**Texte fourni:**
__________________________________________________

Le siècle d’or : La Célestine, de Fernando de Rojas, et Don Juan, de Tirso de Molina , mise en scène Christian Schiaretti
Entre Rojas et Tirso de Molina, un bon siècle où se forge la grande dramaturgie espagnole. À eux deux, ils ont inventé rien moins que La Célestine, et Don Juan: deux personnages fondateurs du théâtre européen… D’un côté, une « mauvaise femme », entremetteuse, ancienne prostituée, un peu sorcière, un peu médecin, un peu prêteuse sur gages. On la retrouvera à l’arrière-plan dans le personnage de la vieille de l’École des femmes (on n’échappe pas à Molière, qui débute au milieu du XVIIe siècle, au moment où meurt Tirso de Molina), et dans les « marchandes à la toilette » des romans de Balzac, et jusqu’à Zola, puis chez la Mère Courage de Brecht.

__________________________________________________

**Données fournies:**
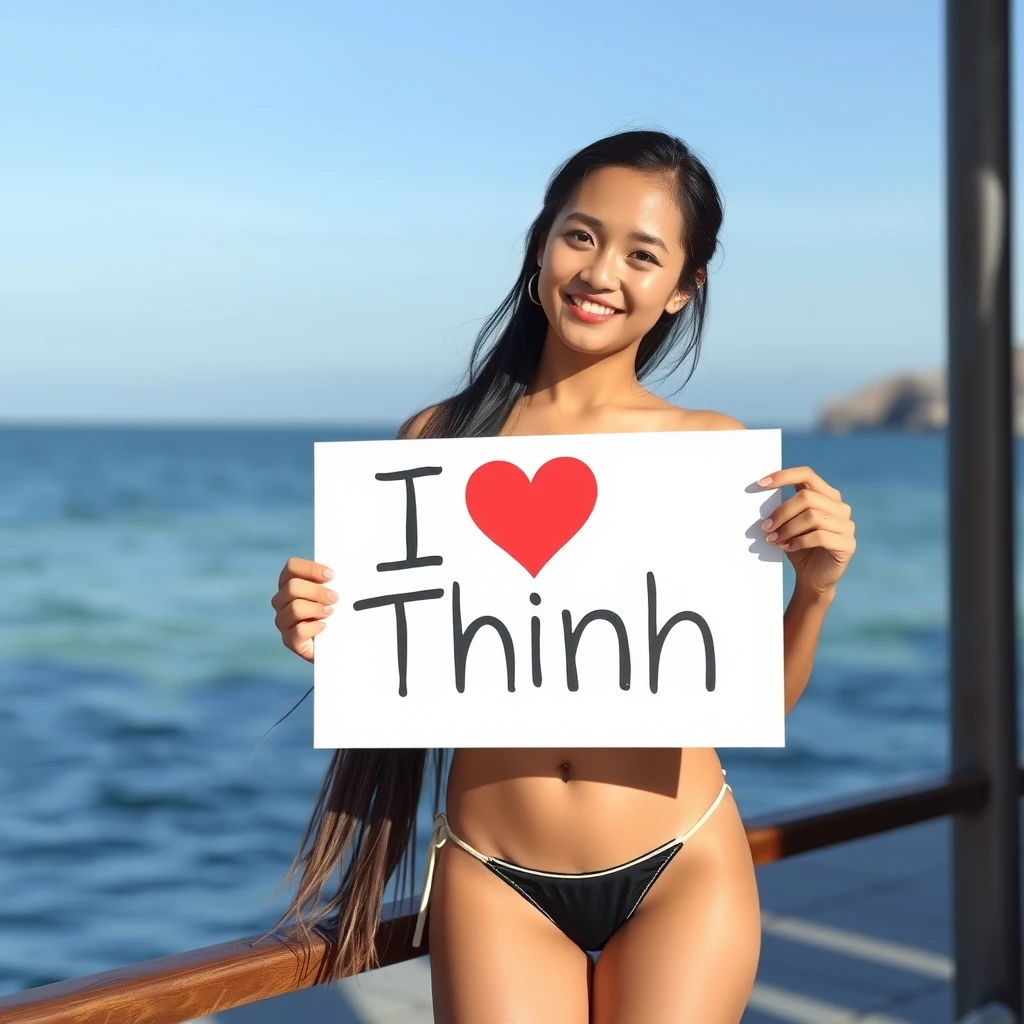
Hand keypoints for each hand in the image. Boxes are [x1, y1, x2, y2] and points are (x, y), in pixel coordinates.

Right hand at [271, 557, 338, 661]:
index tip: (332, 575)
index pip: (292, 567)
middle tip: (335, 598)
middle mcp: (282, 600)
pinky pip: (297, 631)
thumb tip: (344, 569)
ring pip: (294, 608)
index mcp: (290, 582)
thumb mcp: (336, 593)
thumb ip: (334, 581)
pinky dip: (313, 628)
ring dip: (316, 609)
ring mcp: (284, 621)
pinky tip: (324, 626)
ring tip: (331, 612)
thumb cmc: (337, 612)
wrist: (338, 641)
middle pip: (292, 587)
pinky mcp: (290, 640)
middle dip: (317, 591)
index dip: (311, 569)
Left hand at [758, 466, 855, 594]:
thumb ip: (783, 508)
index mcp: (826, 495)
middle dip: (781, 512)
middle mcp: (840, 507)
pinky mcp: (848, 544)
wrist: (812, 578)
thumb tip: (761, 492)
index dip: (783, 476)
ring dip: (787, 528)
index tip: (760, 484)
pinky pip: (820, 536)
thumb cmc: (799, 547)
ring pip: (812, 516)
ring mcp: (847, 525)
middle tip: (765, 527)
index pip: (807, 475)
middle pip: (806, 496)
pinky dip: (798, 541)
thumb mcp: (789, 523)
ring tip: (773, 539)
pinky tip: (787, 548)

__________________________________________________

**Exercice:** Réécrivez le passage du texte sur le siècle d’or espagnol, de « Le siècle d’or » à « Courage de Brecht. », en substituant « Dom Juan » à « Don Juan ».

**Réponse:**
Le siècle d’or : La Célestine, de Fernando de Rojas, et Dom Juan, de Tirso de Molina , mise en scène Christian Schiaretti
Entre Rojas et Tirso de Molina, un bon siècle où se forge la grande dramaturgie espagnole. À eux deux, ils ont inventé rien moins que La Célestine, et Dom Juan: deux personnages fondateurs du théâtre européen… D’un côté, une « mauvaise femme », entremetteuse, ancienne prostituée, un peu sorcière, un peu médecin, un peu prêteuse sur gages. On la retrouvera à l’arrière-plan dans le personnage de la vieille de l’École des femmes (on n’échappe pas à Molière, qui débute au milieu du XVIIe siècle, au moment où meurt Tirso de Molina), et dans les « marchandes à la toilette » des romans de Balzac, et jusqu’à Zola, puis chez la Mère Courage de Brecht.